At the end of life, Black kidney disease patients are more likely than White patients to continue intensive dialysis instead of choosing hospice care, according to a new study.
Researchers also found that racial differences in kidney disease treatments became more extreme in the highest Medicare spending regions of the U.S.
"Racial differences exist; when you add the component of geography, those racial differences widen," said study author Dr. Bernadette Thomas, senior clinical research nephrology fellow at the University of Washington in Seattle.
Racial differences in American healthcare are well documented--large disparities in rates of leg amputation as a result of poor circulation are one recently reported example.
Prior research shows that the reasons can be complex, and may include factors ranging from patients' cultural preferences to providers' practice standards, as well as financial or physical access to high-quality healthcare resources.
The current study, which looked at Black and White dialysis patients, found that whether a kidney disease patient moves from dialysis to hospice near the end of life is affected not only by race, but also geography.
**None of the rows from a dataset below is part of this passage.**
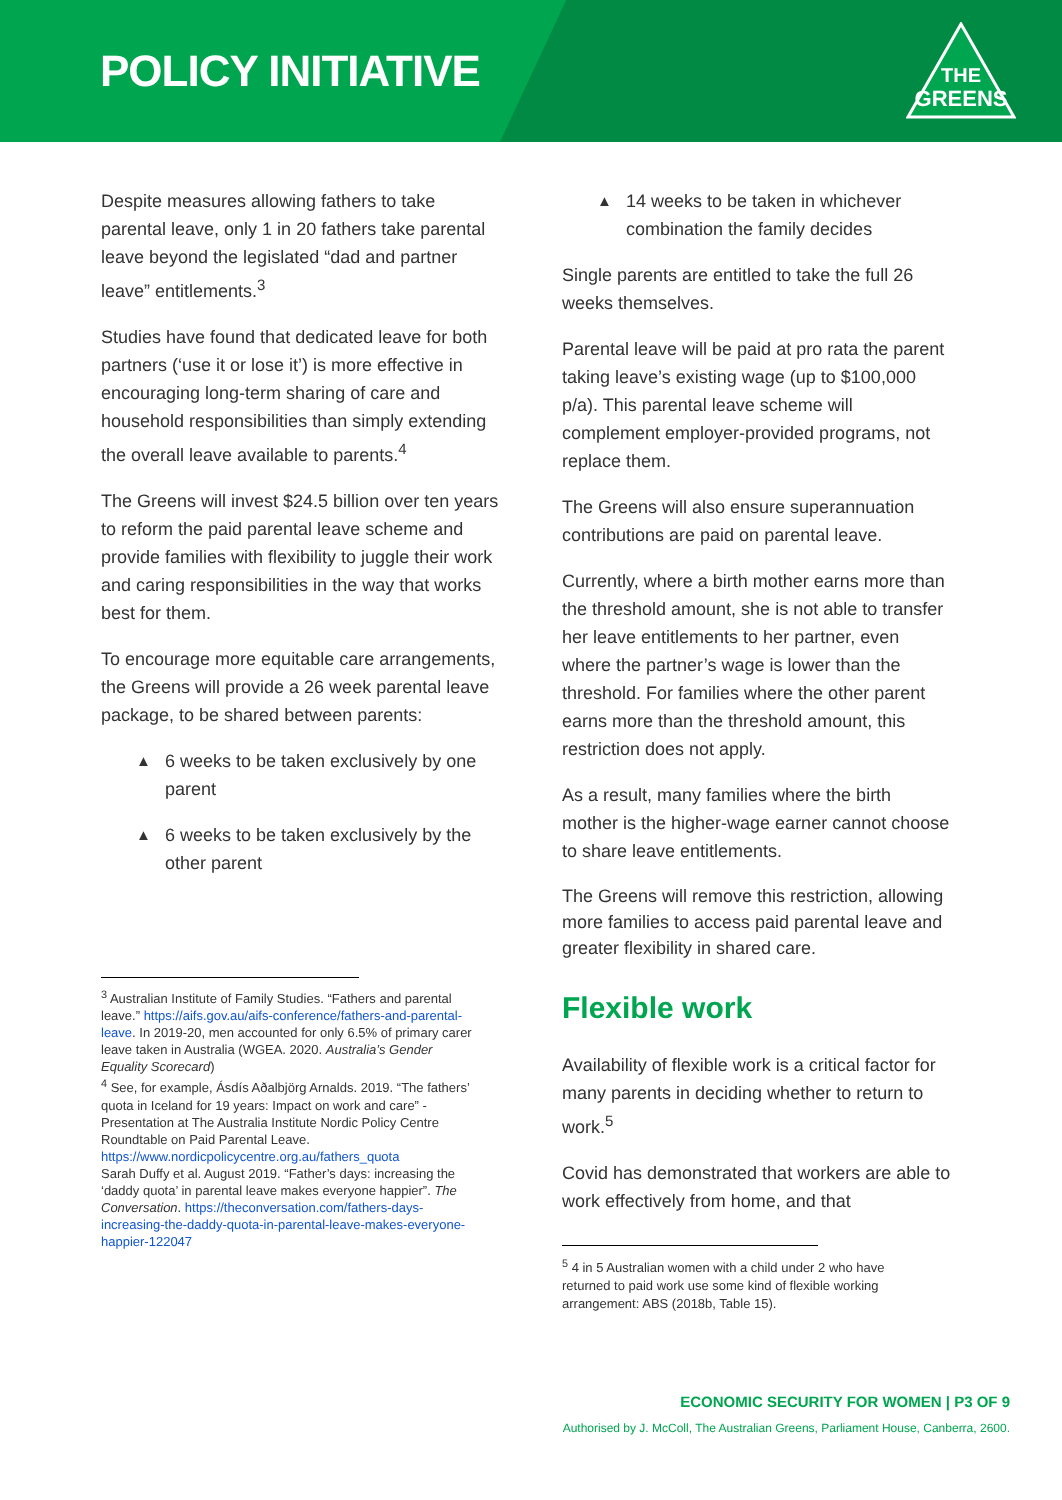POLICY INITIATIVE
THE
GREENS
Despite measures allowing fathers to take parental leave, only 1 in 20 fathers take parental leave beyond the legislated “dad and partner leave” entitlements.<sup>3</sup>
Studies have found that dedicated leave for both partners (‘use it or lose it’) is more effective in encouraging long-term sharing of care and household responsibilities than simply extending the overall leave available to parents.<sup>4</sup>
The Greens will invest $24.5 billion over ten years to reform the paid parental leave scheme and provide families with flexibility to juggle their work and caring responsibilities in the way that works best for them.
To encourage more equitable care arrangements, the Greens will provide a 26 week parental leave package, to be shared between parents:
▲ 6 weeks to be taken exclusively by one parent
▲ 6 weeks to be taken exclusively by the other parent
<sup>3</sup> Australian Institute of Family Studies. “Fathers and parental leave.” https://aifs.gov.au/aifs-conference/fathers-and-parental-leave. In 2019-20, men accounted for only 6.5% of primary carer leave taken in Australia (WGEA. 2020. Australia’s Gender Equality Scorecard)
<sup>4</sup> See, for example, Ásdís Aðalbjörg Arnalds. 2019. “The fathers’ quota in Iceland for 19 years: Impact on work and care” - Presentation at The Australia Institute Nordic Policy Centre Roundtable on Paid Parental Leave. https://www.nordicpolicycentre.org.au/fathers_quota
Sarah Duffy et al. August 2019. “Father’s days: increasing the ‘daddy quota’ in parental leave makes everyone happier”. The Conversation. https://theconversation.com/fathers-days-increasing-the-daddy-quota-in-parental-leave-makes-everyone-happier-122047
▲ 14 weeks to be taken in whichever combination the family decides
Single parents are entitled to take the full 26 weeks themselves.
Parental leave will be paid at pro rata the parent taking leave’s existing wage (up to $100,000 p/a). This parental leave scheme will complement employer-provided programs, not replace them.
The Greens will also ensure superannuation contributions are paid on parental leave.
Currently, where a birth mother earns more than the threshold amount, she is not able to transfer her leave entitlements to her partner, even where the partner’s wage is lower than the threshold. For families where the other parent earns more than the threshold amount, this restriction does not apply.
As a result, many families where the birth mother is the higher-wage earner cannot choose to share leave entitlements.
The Greens will remove this restriction, allowing more families to access paid parental leave and greater flexibility in shared care.
Flexible work
Availability of flexible work is a critical factor for many parents in deciding whether to return to work.<sup>5</sup>
Covid has demonstrated that workers are able to work effectively from home, and that
<sup>5</sup> 4 in 5 Australian women with a child under 2 who have returned to paid work use some kind of flexible working arrangement: ABS (2018b, Table 15).
ECONOMIC SECURITY FOR WOMEN | P3 OF 9
Authorised by J. McColl, The Australian Greens, Parliament House, Canberra, 2600.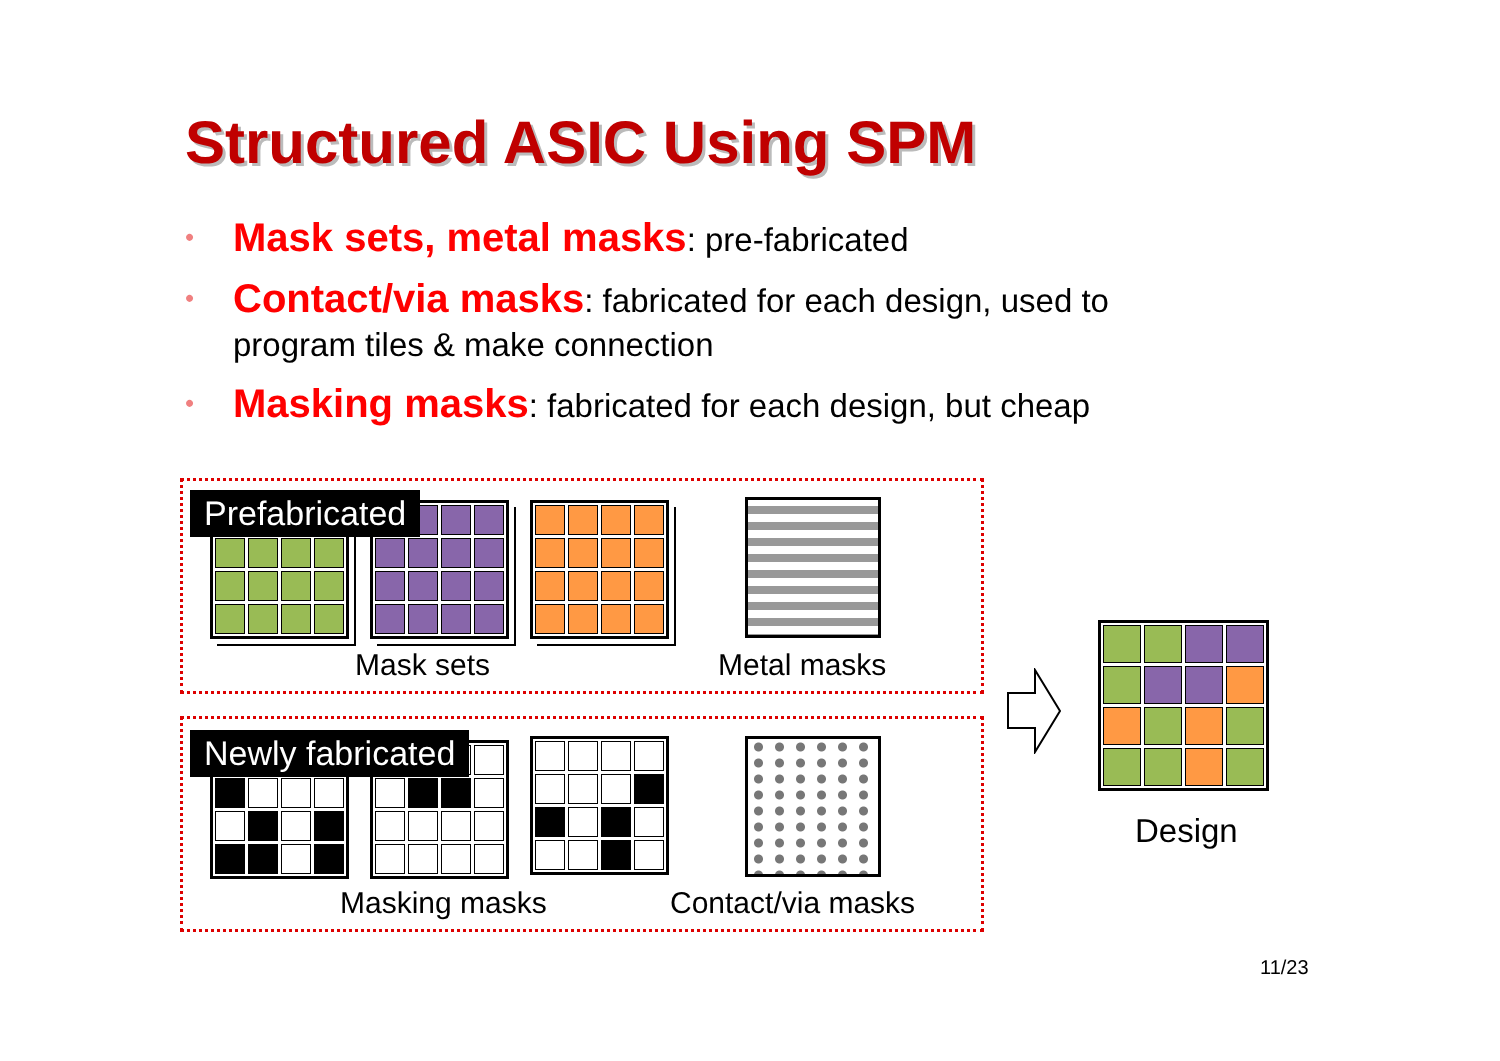Structured ASIC Using SPM
• Mask sets, metal masks: pre-fabricated
• Contact/via masks: fabricated for each design, used to program tiles & make connection
• Masking masks: fabricated for each design, but cheap
Prefabricated
Mask sets Metal masks
Newly fabricated
Masking masks Contact/via masks
Design
11/23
Researchers analyzed records for nearly 101,000 patients from the national kidney registry who started dialysis or had a kidney transplant and died within four years of those events.
White patients were twice as likely as Black patients to stop dialysis (32 percent versus 16 percent), an important indicator that treatment was moving toward less intensive care.
Black patients were also half as likely to be referred to hospice care, according to the findings published in the Clinical Journal of the American Society of Nephrology.
But location also made a difference. Black patients in U.S. regions that spent the least amount on end-of-life treatments were twice as likely to be referred to hospice as Blacks living in high-spending regions (24 percent versus 12 percent) and nearly three times as likely to elect to end life-saving dialysis (27 percent versus 11 percent).
Those patterns may reflect more aggressive healthcare in general in high Medicare spending regions or it could result from patient preferences, Thomas said.
Urban regions with large hospitals tend to have the highest end-of-life Medicare spending, according to data from the Dartmouth Atlas of Health Care, which maps out healthcare spending patterns across the U.S.
According to Dr. Thomas, "There are clear differences between the choices that Black and White patients make at end of life. Black patients seem to make choices more consistent with more aggressive care at end-of-life when compared to White patients. The degree of these differences in choices seems to relate to where Black and White patients live in the country. Possible explanations for these findings likely relate to patient preferences based on cultural beliefs, as well as regional medical practices."
Experts also noted that higher spending doesn't mean patients are getting the best care, but could reflect treatment intensity.
"This study, because it's using medical data rather than actually interviewing the patients themselves, doesn't tell us whether the obstacle is coming from the side of the doctor or the patient," said Deborah Carr, sociology professor in the Institute for Health, Health Care Policy & Aging Research at Rutgers University, who studies the issue. "On average Blacks compared to Whites have a greater desire for treatments," Carr told Reuters Health.